Determinants of demand movement

There are five types of determinants that make an increase or decrease in demand possible:

  1. The price:Of goods and services, it is inversely proportional to demand. Imagine that when the price of a next-generation Smartphone rises in price. When before the sale price was 100 monetary units and now there are 150 monetary units, there will be fewer people who will want or can buy it.
  2. The offer: The disposition of the goods and services, expressed in the existence of the company that offers the service and in what quantity. Imagine that in a market where there has been an earthquake and the harvest of an agricultural product has been spoiled. In this new situation, having less quantity of that product in the market the price will rise because there will be people willing to pay a higher price.
  3. Place:Virtual physical or space where these goods are offered. There is always a transport cost attributable to the sale price of that product and, which is directly proportional to the form or method of transport used. For example, the transport of products packaged in boxes is cheaper than the transport of frozen fish on the high seas, where costs are high.
  4. The plaintiff’s ability to pay:At this point the situation or bargaining power is key when setting a price for the good or service in question.
  5. Desires and needs:Both basic and secondary. In this sense, imagine that you have an urgent need to buy a product in a geographical area where it is not commercialized, necessary for the development of your daily life. You, as the plaintiff, will offer a higher purchase price (it is closely linked to point number 2).

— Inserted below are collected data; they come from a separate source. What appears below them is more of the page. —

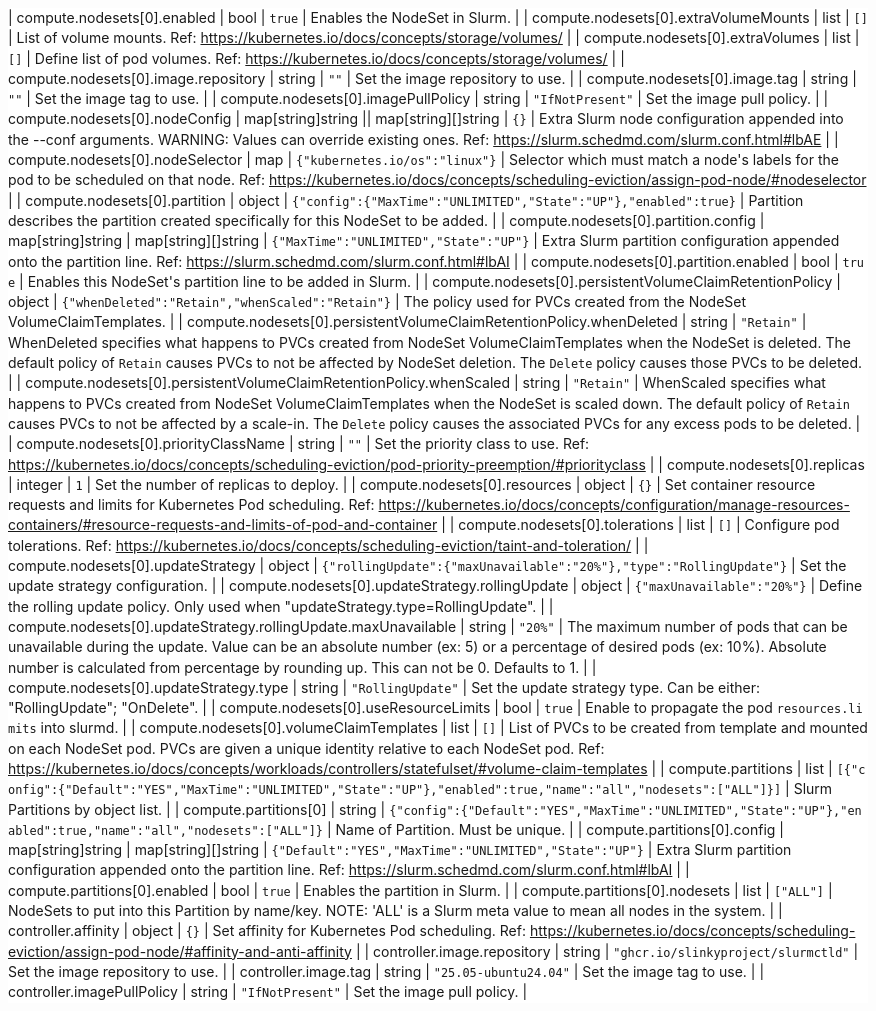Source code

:| compute.nodesets[0].enabled | bool | `true` |  Enables the NodeSet in Slurm. |
| compute.nodesets[0].extraVolumeMounts | list | `[]` |  List of volume mounts. Ref: https://kubernetes.io/docs/concepts/storage/volumes/ |
| compute.nodesets[0].extraVolumes | list | `[]` |  Define list of pod volumes. Ref: https://kubernetes.io/docs/concepts/storage/volumes/ |
| compute.nodesets[0].image.repository | string | `""` |  Set the image repository to use. |
| compute.nodesets[0].image.tag | string | `""` |  Set the image tag to use. |
| compute.nodesets[0].imagePullPolicy | string | `"IfNotPresent"` |  Set the image pull policy. |
| compute.nodesets[0].nodeConfig | map[string]string || map[string][]string | `{}` |  Extra Slurm node configuration appended into the --conf arguments. WARNING: Values can override existing ones. Ref: https://slurm.schedmd.com/slurm.conf.html#lbAE |
| compute.nodesets[0].nodeSelector | map | `{"kubernetes.io/os":"linux"}` |  Selector which must match a node's labels for the pod to be scheduled on that node. Ref: https://kubernetes.io/docs/concepts/scheduling-eviction/assign-pod-node/#nodeselector |
| compute.nodesets[0].partition | object | `{"config":{"MaxTime":"UNLIMITED","State":"UP"},"enabled":true}` |  Partition describes the partition created specifically for this NodeSet to be added. |
| compute.nodesets[0].partition.config | map[string]string | map[string][]string | `{"MaxTime":"UNLIMITED","State":"UP"}` |  Extra Slurm partition configuration appended onto the partition line. Ref: https://slurm.schedmd.com/slurm.conf.html#lbAI |
| compute.nodesets[0].partition.enabled | bool | `true` |  Enables this NodeSet's partition line to be added in Slurm. |
| compute.nodesets[0].persistentVolumeClaimRetentionPolicy | object | `{"whenDeleted":"Retain","whenScaled":"Retain"}` |  The policy used for PVCs created from the NodeSet VolumeClaimTemplates. |
| compute.nodesets[0].persistentVolumeClaimRetentionPolicy.whenDeleted | string | `"Retain"` |  WhenDeleted specifies what happens to PVCs created from NodeSet VolumeClaimTemplates when the NodeSet is deleted. The default policy of `Retain` causes PVCs to not be affected by NodeSet deletion. The `Delete` policy causes those PVCs to be deleted. |
| compute.nodesets[0].persistentVolumeClaimRetentionPolicy.whenScaled | string | `"Retain"` |  WhenScaled specifies what happens to PVCs created from NodeSet VolumeClaimTemplates when the NodeSet is scaled down. The default policy of `Retain` causes PVCs to not be affected by a scale-in. The `Delete` policy causes the associated PVCs for any excess pods to be deleted. |
| compute.nodesets[0].priorityClassName | string | `""` |  Set the priority class to use. Ref: https://kubernetes.io/docs/concepts/scheduling-eviction/pod-priority-preemption/#priorityclass |
| compute.nodesets[0].replicas | integer | `1` |  Set the number of replicas to deploy. |
| compute.nodesets[0].resources | object | `{}` |  Set container resource requests and limits for Kubernetes Pod scheduling. Ref: https://kubernetes.io/docs/concepts/configuration/manage-resources-containers/#resource-requests-and-limits-of-pod-and-container |
| compute.nodesets[0].tolerations | list | `[]` |  Configure pod tolerations. Ref: https://kubernetes.io/docs/concepts/scheduling-eviction/taint-and-toleration/ |
| compute.nodesets[0].updateStrategy | object | `{"rollingUpdate":{"maxUnavailable":"20%"},"type":"RollingUpdate"}` |  Set the update strategy configuration. |
| compute.nodesets[0].updateStrategy.rollingUpdate | object | `{"maxUnavailable":"20%"}` |  Define the rolling update policy. Only used when "updateStrategy.type=RollingUpdate". |
| compute.nodesets[0].updateStrategy.rollingUpdate.maxUnavailable | string | `"20%"` |  The maximum number of pods that can be unavailable during the update. Value can be an absolute number (ex: 5) or a percentage of desired pods (ex: 10%). Absolute number is calculated from percentage by rounding up. This can not be 0. Defaults to 1. |
| compute.nodesets[0].updateStrategy.type | string | `"RollingUpdate"` |  Set the update strategy type. Can be either: "RollingUpdate"; "OnDelete". |
| compute.nodesets[0].useResourceLimits | bool | `true` |  Enable to propagate the pod `resources.limits` into slurmd. |
| compute.nodesets[0].volumeClaimTemplates | list | `[]` |  List of PVCs to be created from template and mounted on each NodeSet pod. PVCs are given a unique identity relative to each NodeSet pod. Ref: https://kubernetes.io/docs/concepts/workloads/controllers/statefulset/#volume-claim-templates |
| compute.partitions | list | `[{"config":{"Default":"YES","MaxTime":"UNLIMITED","State":"UP"},"enabled":true,"name":"all","nodesets":["ALL"]}]` |  Slurm Partitions by object list. |
| compute.partitions[0] | string | `{"config":{"Default":"YES","MaxTime":"UNLIMITED","State":"UP"},"enabled":true,"name":"all","nodesets":["ALL"]}` |  Name of Partition. Must be unique. |
| compute.partitions[0].config | map[string]string | map[string][]string | `{"Default":"YES","MaxTime":"UNLIMITED","State":"UP"}` |  Extra Slurm partition configuration appended onto the partition line. Ref: https://slurm.schedmd.com/slurm.conf.html#lbAI |
| compute.partitions[0].enabled | bool | `true` |  Enables the partition in Slurm. |
| compute.partitions[0].nodesets | list | `["ALL"]` |  NodeSets to put into this Partition by name/key. NOTE: 'ALL' is a Slurm meta value to mean all nodes in the system. |
| controller.affinity | object | `{}` |  Set affinity for Kubernetes Pod scheduling. Ref: https://kubernetes.io/docs/concepts/scheduling-eviction/assign-pod-node/#affinity-and-anti-affinity |
| controller.image.repository | string | `"ghcr.io/slinkyproject/slurmctld"` |  Set the image repository to use. |
| controller.image.tag | string | `"25.05-ubuntu24.04"` |  Set the image tag to use. |
| controller.imagePullPolicy | string | `"IfNotPresent"` |  Set the image pull policy. |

In economics , the concept of demand is usually studied linked to ‘ supply ‘, since both must be analyzed together to determine the quantity of goods and services produced and their monetary value (see the law of supply and demand ) .

Price elasticity of demand

Demand can basically be understood as a mathematical function, through the ‘Demand Curve’, whose slope shows how it increases or decreases according to the variation in the price of the product or service. This concept is called ‘Price elasticity of demand’. Elasticity can be understood as the impact that variations in price have on the quantity demanded.

Taking into account the elasticity of the curve, we can find three types of price elasticity of demand:

  1. Elastic demand:  This means that before a variation in the price of the good or service, the demand increases considerably in a greater proportion. For example, liquors or products considered luxury. They are tremendously elastic, imagine that the price of a sports car decreases, the demand will be increased by a greater amount.
  2. Inelastic demand:  This means that before a variation in the price of the good or service, the demand moves in a smaller proportion. For example, products that cannot be substituted and are necessary as medicines. In this case, the fact that the price of a medicine increases – for example insulin -, demand will be very little affected because there will be people who need that product and do not find a substitute in the market.
  3. Unitary demand:when variations in the price of a good or service produce the same variation in the quantity demanded.

Graphical representation of the demand

Translating the supply and demand behaviors just explained to a graph, it is understood that the supply curve (S) is increasing and the  demand curve  (D) is decreasing.